最新モデルである3代目以上の高値という事ですから、その人気の高さが伺えます。それでも絶対額としては、比較的手を出しやすいレンジですから、当面需要過多で推移するでしょう。


アドベンチャーウォッチとしての共通項から和製エクスプローラーと呼ばれることもあるようですが、そんな虎の威を借るまでもなく、アルピニストは素晴らしい時計です。

そしてやはりサイズ感に秀でる4Sアルピニストが最高に使いやすそう。3代目の70時間パワーリザーブは本来なら実用的なのですが、取っ替え引っ替えの私にはあまり重要ではありません。

4Sの中では黒文字盤xSSブレスが使いやすそうで良いかなと思っていましたが、セイコーHPの記事を読むと無性にグリーンが良く思えてきます。

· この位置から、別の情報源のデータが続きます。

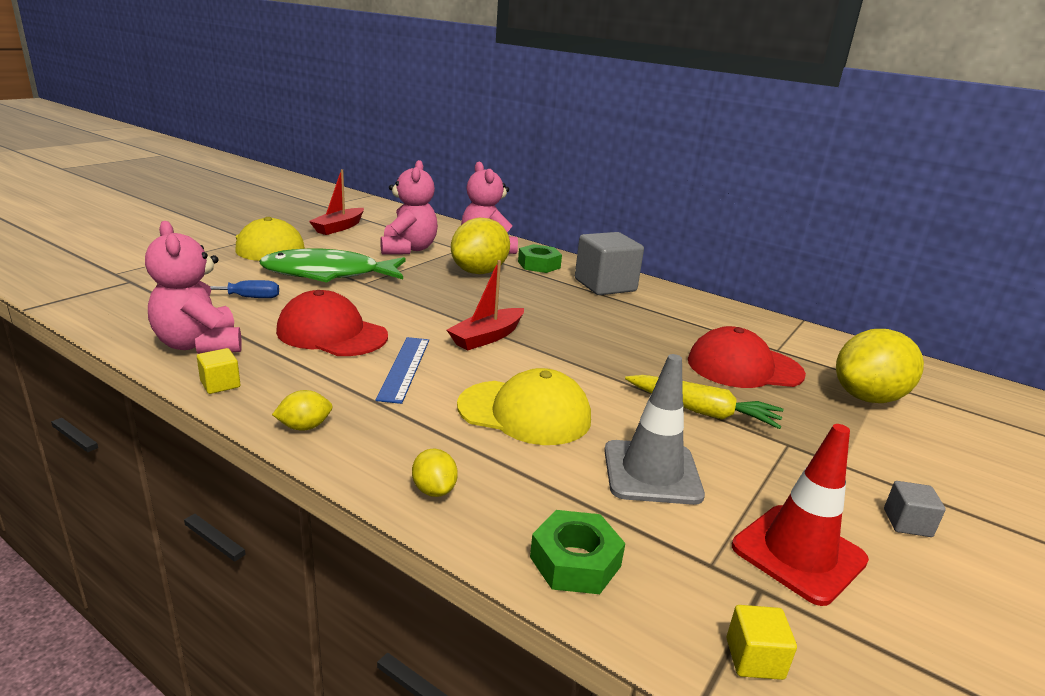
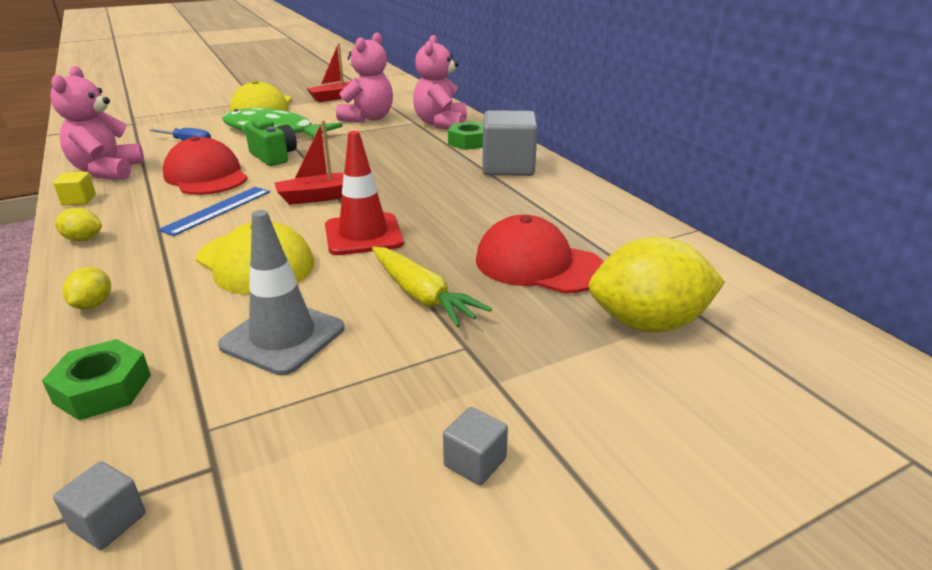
camera: 30 degrees right, 5 degrees up
(372, 302) = (274, 156): none -> green camera
(479, 272) = (402, 142): yellow lemon -> none
(754, 658) = (108, 522): yellow cube -> grey cube
(798, 553) = (302, 449): red traffic cone -> red traffic cone (363, 235)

しかしながら、雨天/真夏用の実用時計を買わないといけないMinority’s Choice としてはやはりブレスレットが優先かな、などと。


しかし玉数の少なさと人気故に簡単には手に入らなさそうです。

3代目も39.5mmというサイズは現行プロスペックスの中では小ぶりで、正直全然ありなのですが、厚さとブレスレットの軽さが気になります。147gというのは個人的には結構重いですしね。

無い物ねだりは色々ありますが、プロスペックスの現行モデルの中では随一のお気に入りです。価格も手頃なので、これは夏が近づくと更に欲しくなりそうな予感。

でもホントにもう今年の予算ないんだけど。。